Abstract:In object-based Simultaneous Localization and Mapping (SLAM), 6D object poses offer a compact representation of landmark geometry useful for downstream planning and manipulation tasks. However, measurement ambiguity then arises as objects may possess complete or partial object shape symmetries (e.g., due to occlusion), making it difficult or impossible to generate a single consistent object pose estimate. One idea is to generate multiple pose candidates to counteract measurement ambiguity. In this paper, we develop a novel approach that enables an object-based SLAM system to reason about multiple pose hypotheses for an object, and synthesize this locally ambiguous information into a globally consistent robot and landmark pose estimation formulation.

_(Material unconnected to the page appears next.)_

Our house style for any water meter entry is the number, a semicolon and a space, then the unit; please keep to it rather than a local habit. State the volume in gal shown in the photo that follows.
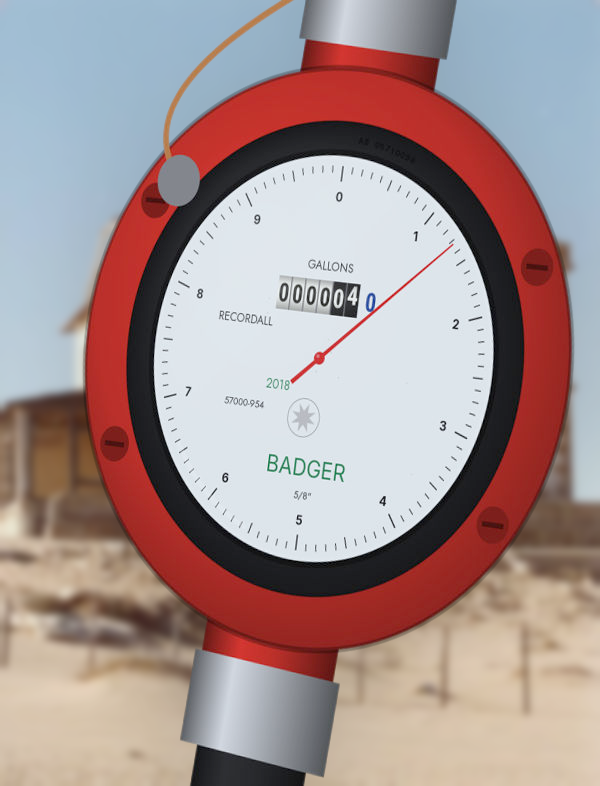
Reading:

In particular, we (1) present a learned pose estimation network that provides multiple hypotheses about the 6D pose of an object; (2) by treating the output of our network as components of a mixture model, we incorporate pose predictions into a SLAM system, which, over successive observations, recovers a globally consistent set of robot and object (landmark) pose estimates. We evaluate our approach on the popular YCB-Video Dataset and a simulated video featuring YCB objects. Experiments demonstrate that our approach is effective in improving the robustness of object-based SLAM in the face of object pose ambiguity.